Offer Immersive Respite Pods 


It is a matter of necessity to bring respite to those who need it most, from ICU nurses to emergency unit physicians to support staff. One method under development is called the mobile respite pod. 


This indoor modular system can provide a customizable and sensory experience to improve rest, relaxation, and meditation. Getting the presence of seating, adjustable lighting, calming sounds, and green forest or ocean imagery may help healthcare workers recharge in their preferred way. 


Meanwhile, UV lights used before and after each use could give a balanced cleaning process. Packaged to be simple to gather and break down on-site, these pods, given in various sizes, could be installed in presently underutilized areas like waiting rooms or lobbies, or even outside in plazas or near gardens.


 Reduce Stress At The Bedside


Decreasing healthcare worker stress is not restricted to staff areas. Many of the suitable opportunities are right next to the patients. We have long noted that high noise levels and constant equipment alarms in inpatient areas are anxiety-producing for patients, families, and healthcare workers’ communication, wellbeing, and performance. 
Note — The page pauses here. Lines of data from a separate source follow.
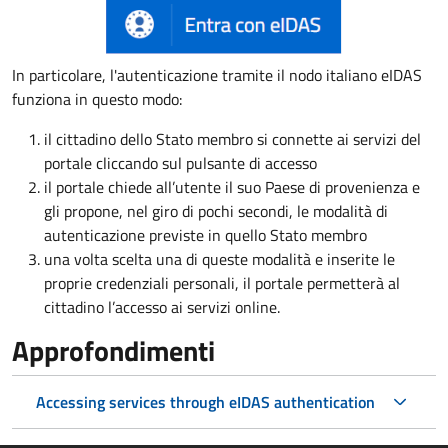
In particolare, l'autenticazione tramite il nodo italiano eIDAS
funziona in questo modo:
il cittadino dello Stato membro si connette ai servizi del
portale cliccando sul pulsante di accesso
il portale chiede all’utente il suo Paese di provenienza e
gli propone, nel giro di pochi secondi, le modalità di
autenticazione previste in quello Stato membro
una volta scelta una di queste modalità e inserite le
proprie credenziali personali, il portale permetterà al
cittadino l’accesso ai servizi online.
Approfondimenti
Accessing services through eIDAS authentication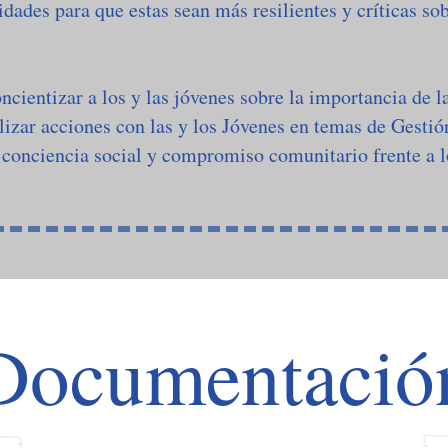
idades para que estas sean más resilientes y críticas sob
ncientizar a los y las jóvenes sobre la importancia de 
lizar acciones con las y los Jóvenes en temas de Gestión
 conciencia social y compromiso comunitario frente a l
Documentació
Alarm fatigue is proven to reduce focus and memory, raise cortisol levels, reduce concentration, and even elevate negative immune system feedback. 


Research indicates background noise above 45 decibels can lead to adverse effects, and many healthcare settings are much more popular than that. Simple environmental methods like providing white noise, employing sound-absorbing materials, and using smoother cartwheels are all required.


Think of The Return On Investment


Health center systems presently face extraordinarily tight financial challenges, so every way forward needs to be carefully cross-checked in terms of costs and benefits. While some of the proposals above would have a very little cost impact, others (like the respite pods) would require more investment. It is pertinent to note, however, that the cost of not responding to provider stress is perhaps the biggest of all.


In the previous year—even before the COVID outbreak—healthcare organizations on average faced 17.8% staff turnover. This came at a huge expense, averaging more than $60,000 for replacing a registered nurse and $500,000 for replacing a physician. 


Society has rightly regarded healthcare workers as heroes, who are leaving no stone unturned to save others. We hope that this new-found societal recognition will not be misused, but will instead yield unprecedented advocacy and investment in the emotional safety and well-being of our nation’s streamlined front line staff.